I've being studying the different possibilities to add values in a heap in Java. I'm using the PriorityHeap
class. When I noticed slow running times in my application, I decided to give this a look. I'm adding several thousand and, sometimes, millions of custom entries (I have a custom class which has 3 fields: a int, a LongWritable and Text, both from hadoop.io; this instrumentation agent says my records have 200 bytes in average).

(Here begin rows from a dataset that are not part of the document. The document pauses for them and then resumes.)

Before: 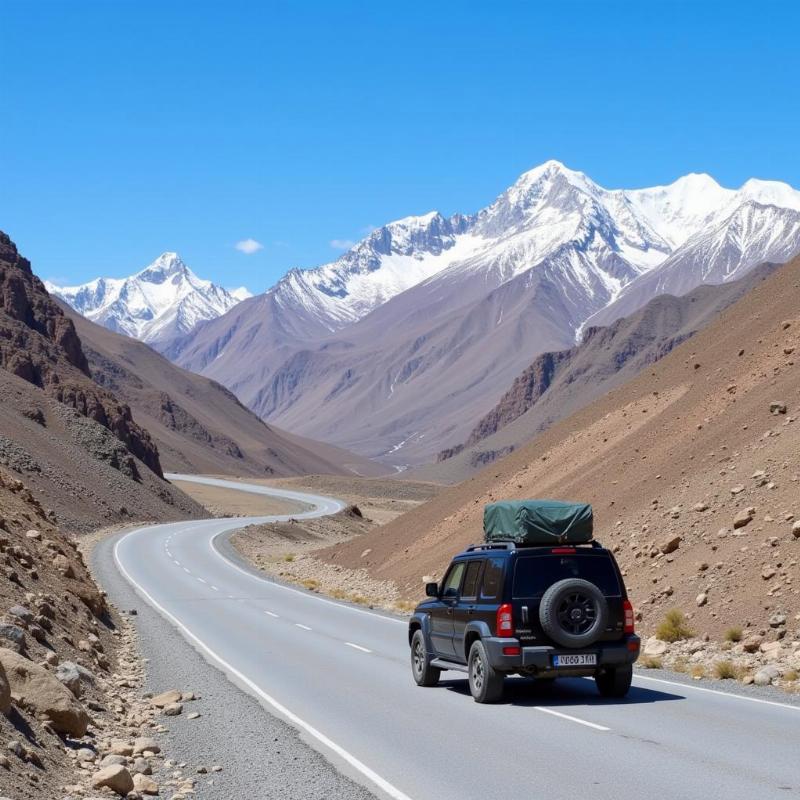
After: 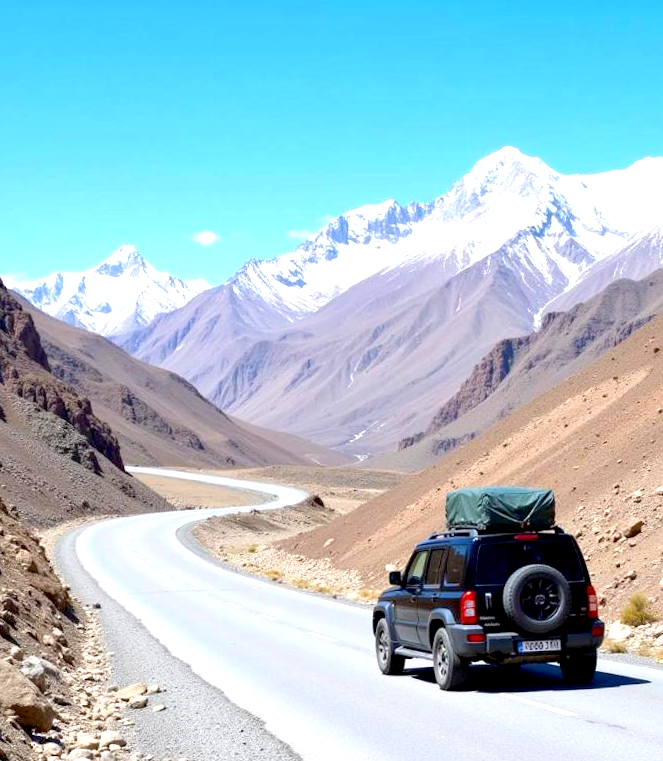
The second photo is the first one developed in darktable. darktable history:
crop and rotate: angle 1°, left 4.281%, top 0.642%, right 11.383%, bottom 2.486%
exposure: black level correction 0.008, exposure 0.979 EV, compensate highlight preservation false
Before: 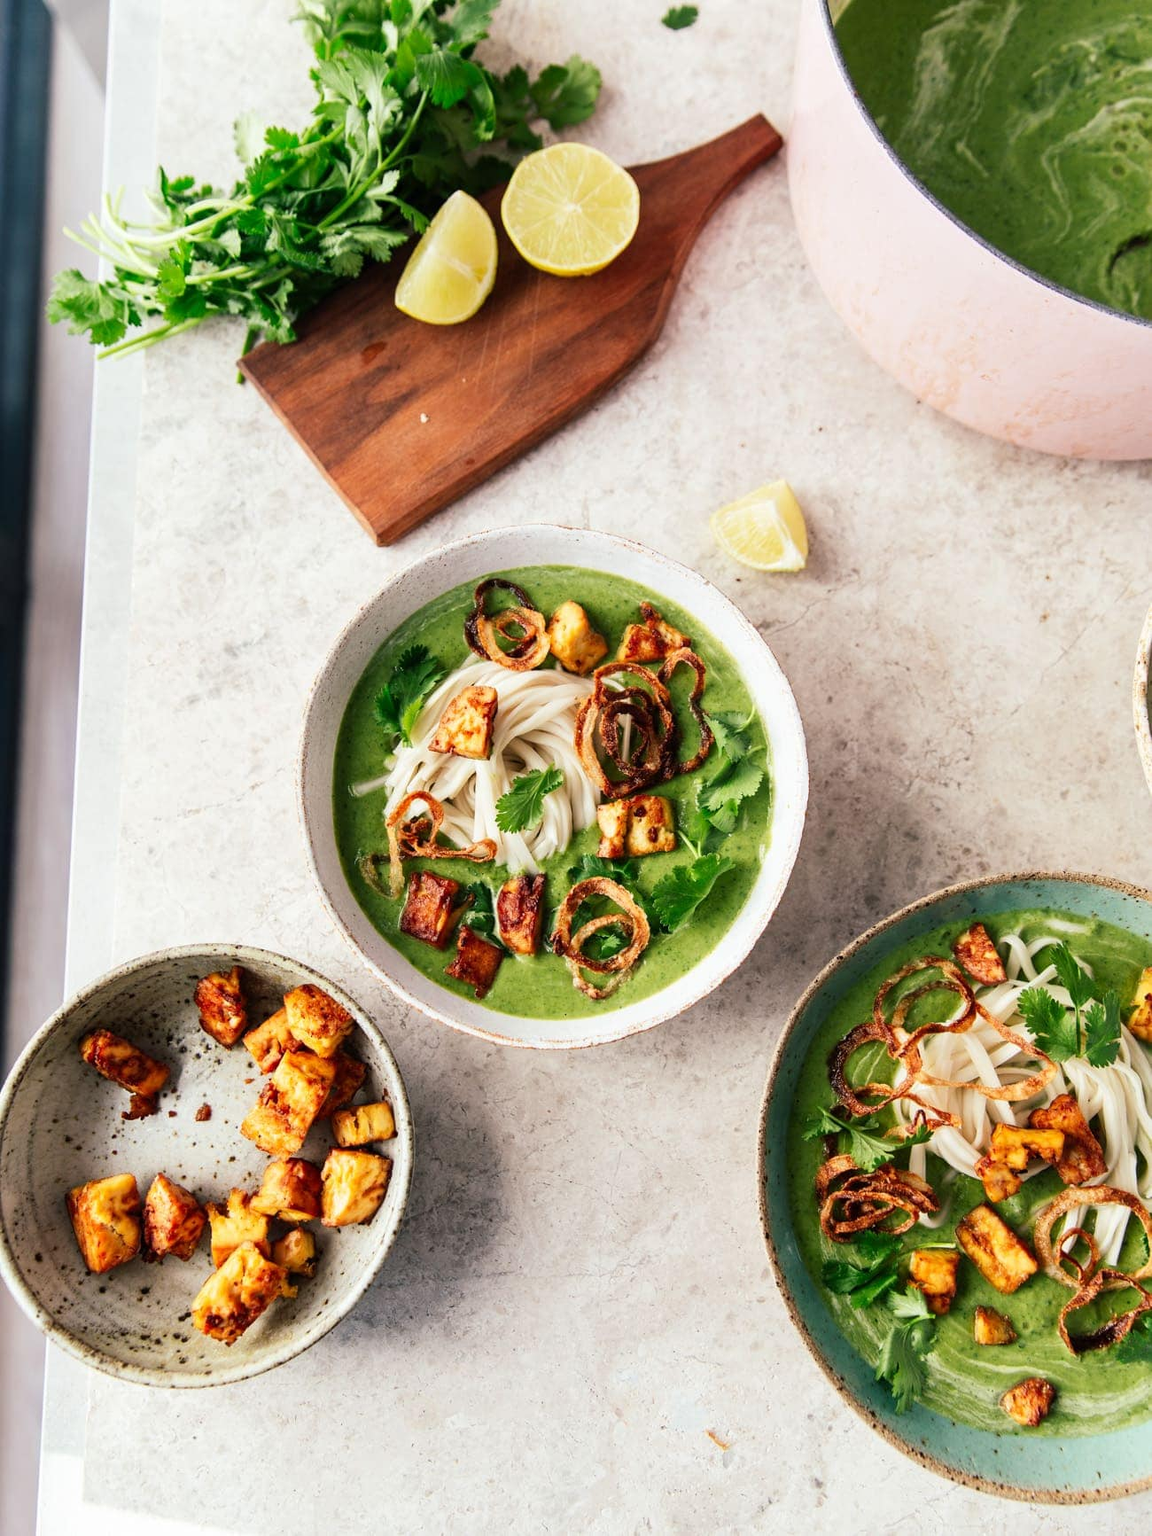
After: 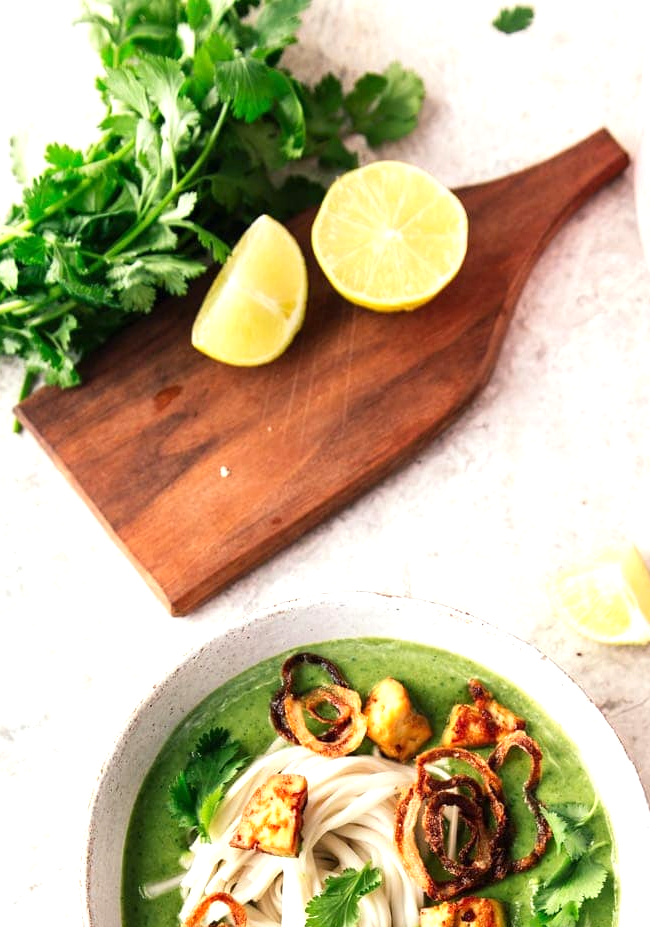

Is it obvious that using addAll()
instead of add()
method to put entries in the heap will improve performance, simply because this would avoid several heapify
operations?
I tried with different strategies using the following new example:
package Sorting;
import java.io.IOException;
import java.util.ArrayList;
import java.util.List;
import java.util.PriorityQueue;
public class Main {
private static final int HEAP_SIZE = 1000000;
private static final int BULK_LIST_SIZE = HEAP_SIZE / 10;
private static String normal;
private static String bulk;
private static String fullBulk;
public static void main(String[] args) throws IOException {
normal = "";
bulk = "";
fullBulk = "";
long time = 0;
warmup();
normal = "";
bulk = "";
fullBulk = "";
for (int i = 0; i < 100; i++) {
// Normal add time
System.out.println("Normal starts...");
time = normalExecution();
System.out.println("Normal add time " + time);
// Bulk add time
System.out.println("Bulk starts...");
time = bulk();
System.out.println("Bulk add time " + time);
// Bulk add time with list and heap with same size
System.out.println("Full Bulk starts...");
time = fullBulk();
System.out.println("Full Bulk add time " + time);
}
System.out.println(normal);
System.out.println(bulk);
System.out.println(fullBulk);
}
private static long fullBulk() {
long time;
long start;
List<Double> fullBulkList = new ArrayList<Double>(HEAP_SIZE);
PriorityQueue<Double> fullBulkHeap = new PriorityQueue<Double>(HEAP_SIZE);
start = System.nanoTime();
for (int j = 0; j < HEAP_SIZE; j++) {
if (fullBulkList.size() == HEAP_SIZE) {
fullBulkHeap.addAll(fullBulkList);
fullBulkList.clear();
}
}
fullBulkHeap.addAll(fullBulkList);
time = System.nanoTime() - start;
fullBulk = fullBulk + "\t" + time;
fullBulkList = null;
fullBulkHeap = null;
return time;
}
private static long bulk() {
long time;
long start;
List<Double> bulkList = new ArrayList<Double>(BULK_LIST_SIZE);
PriorityQueue<Double> bulkHeap = new PriorityQueue<Double>(HEAP_SIZE);
start = System.nanoTime();
for (int j = 0; j < HEAP_SIZE; j++) {
if (bulkList.size() == BULK_LIST_SIZE) {
bulkHeap.addAll(bulkList);
bulkList.clear();
}
}
bulkHeap.addAll(bulkList);
time = System.nanoTime() - start;
bulk = bulk + "\t" + time;
bulkList = null;
bulkHeap = null;
return time;
}
private static long normalExecution() {
long time;
long start;
PriorityQueue<Double> normalHeap = new PriorityQueue<Double>(HEAP_SIZE);
start = System.nanoTime();
for (int j = 0; j < HEAP_SIZE; j++) {
normalHeap.add(Double.MAX_VALUE);
}
time = System.nanoTime() - start;
normal = normal + "\t" + time;
normalHeap = null;
return time;
}
private static void warmup() {
System.out.println("Starting warmup");
for (int i = 0; i < 1000; i++) {
normalExecution();
bulk();
fullBulk();
}
for (int i = 0; i < 1000; i++) {
bulk();
fullBulk();
normalExecution();
}
for (int i = 0; i < 1000; i++) {
fullBulk();
normalExecution();
bulk();
}
System.out.println("Warmup finished");
}
}
Which resulted in the following results:
The huge peak in the 11th iteration of the normal add method is explained by a GC call: [GC 1347684K->31354K(1446400K), 0.0331610 secs]
.
Mediam values are 16049669, 783724 and 800276 respectively. ST dev are 3512492.89, 244374.17 and 33344.17.